*** Opening of Provided entries ***
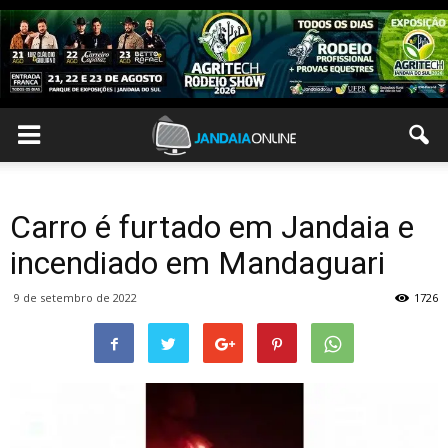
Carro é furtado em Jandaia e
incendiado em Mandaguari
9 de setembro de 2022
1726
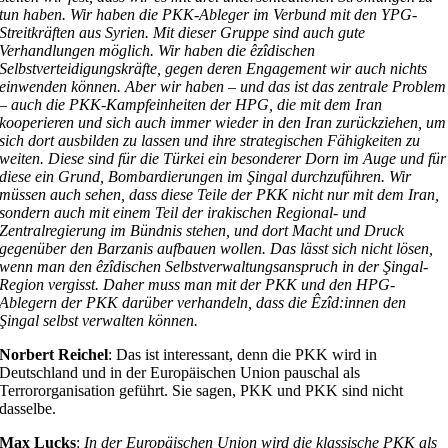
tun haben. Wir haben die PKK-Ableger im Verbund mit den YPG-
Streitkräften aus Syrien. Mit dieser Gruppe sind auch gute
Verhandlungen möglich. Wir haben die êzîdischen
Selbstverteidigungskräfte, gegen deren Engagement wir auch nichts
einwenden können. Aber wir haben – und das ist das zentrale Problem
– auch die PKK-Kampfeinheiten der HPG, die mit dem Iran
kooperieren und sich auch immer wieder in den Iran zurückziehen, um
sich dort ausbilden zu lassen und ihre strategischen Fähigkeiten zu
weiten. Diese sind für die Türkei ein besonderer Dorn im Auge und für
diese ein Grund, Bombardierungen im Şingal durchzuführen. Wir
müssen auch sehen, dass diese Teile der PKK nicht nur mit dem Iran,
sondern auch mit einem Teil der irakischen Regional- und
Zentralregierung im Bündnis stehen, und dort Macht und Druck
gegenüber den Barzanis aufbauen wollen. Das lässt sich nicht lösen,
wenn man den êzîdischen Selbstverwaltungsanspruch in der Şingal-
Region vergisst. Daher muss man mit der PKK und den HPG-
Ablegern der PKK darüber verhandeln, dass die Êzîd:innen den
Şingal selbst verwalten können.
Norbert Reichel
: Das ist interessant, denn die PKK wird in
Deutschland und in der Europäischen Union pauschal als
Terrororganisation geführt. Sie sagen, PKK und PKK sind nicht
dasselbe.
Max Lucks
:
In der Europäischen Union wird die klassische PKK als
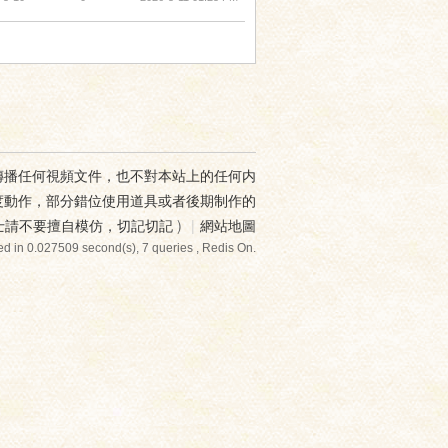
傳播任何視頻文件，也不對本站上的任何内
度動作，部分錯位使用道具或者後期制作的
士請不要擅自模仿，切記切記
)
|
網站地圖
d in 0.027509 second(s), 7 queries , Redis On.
*** Close of Provided entries ***
*** Opening of Provided entries ***
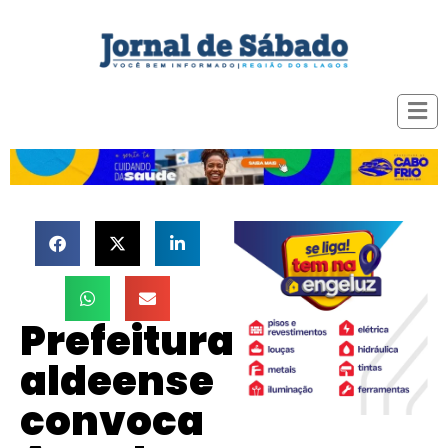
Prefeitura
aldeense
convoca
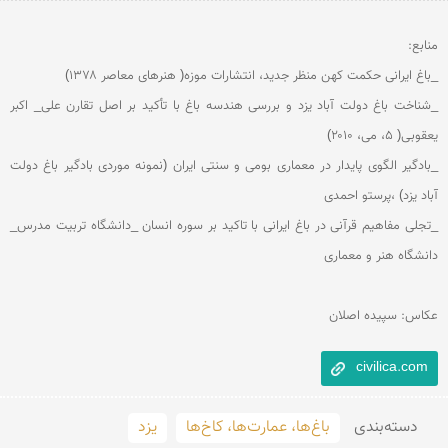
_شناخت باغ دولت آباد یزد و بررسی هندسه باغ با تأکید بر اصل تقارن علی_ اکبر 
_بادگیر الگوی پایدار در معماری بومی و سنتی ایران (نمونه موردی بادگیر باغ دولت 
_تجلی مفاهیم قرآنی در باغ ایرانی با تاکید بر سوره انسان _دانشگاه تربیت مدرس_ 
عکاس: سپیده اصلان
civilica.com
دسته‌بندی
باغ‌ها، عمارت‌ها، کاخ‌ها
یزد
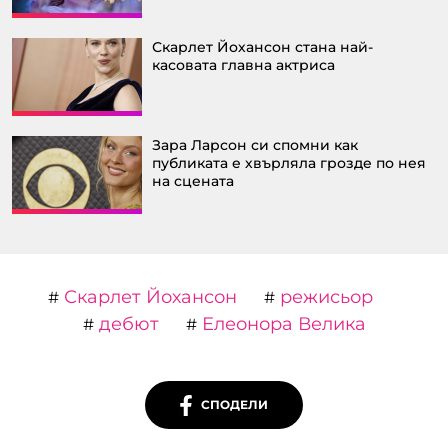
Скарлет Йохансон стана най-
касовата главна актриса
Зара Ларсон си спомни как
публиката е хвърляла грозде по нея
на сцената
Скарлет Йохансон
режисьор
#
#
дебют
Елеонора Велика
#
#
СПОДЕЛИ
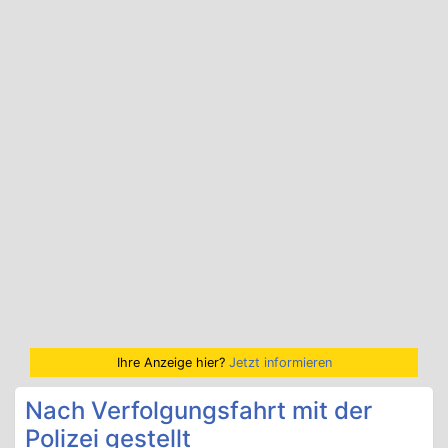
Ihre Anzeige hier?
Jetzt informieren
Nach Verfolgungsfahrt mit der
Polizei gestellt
*** Close of Provided entries ***
> [Exercise description] Quote word for word only the lines above from the one containing "Зара Ларсон си спомни как" through the one containing "Polizei gestellt". Pictures stay out of your copy.

> [Output below]
Зара Ларсон си спомни как
публиката е хвърляла грозде по нея
на сцената
Скарлет Йохансон
режисьор
#
#
дебют
Елеонора Велика
#
#
СПОДЕЛИ
Ihre Anzeige hier?
Jetzt informieren
Nach Verfolgungsfahrt mit der
Polizei gestellt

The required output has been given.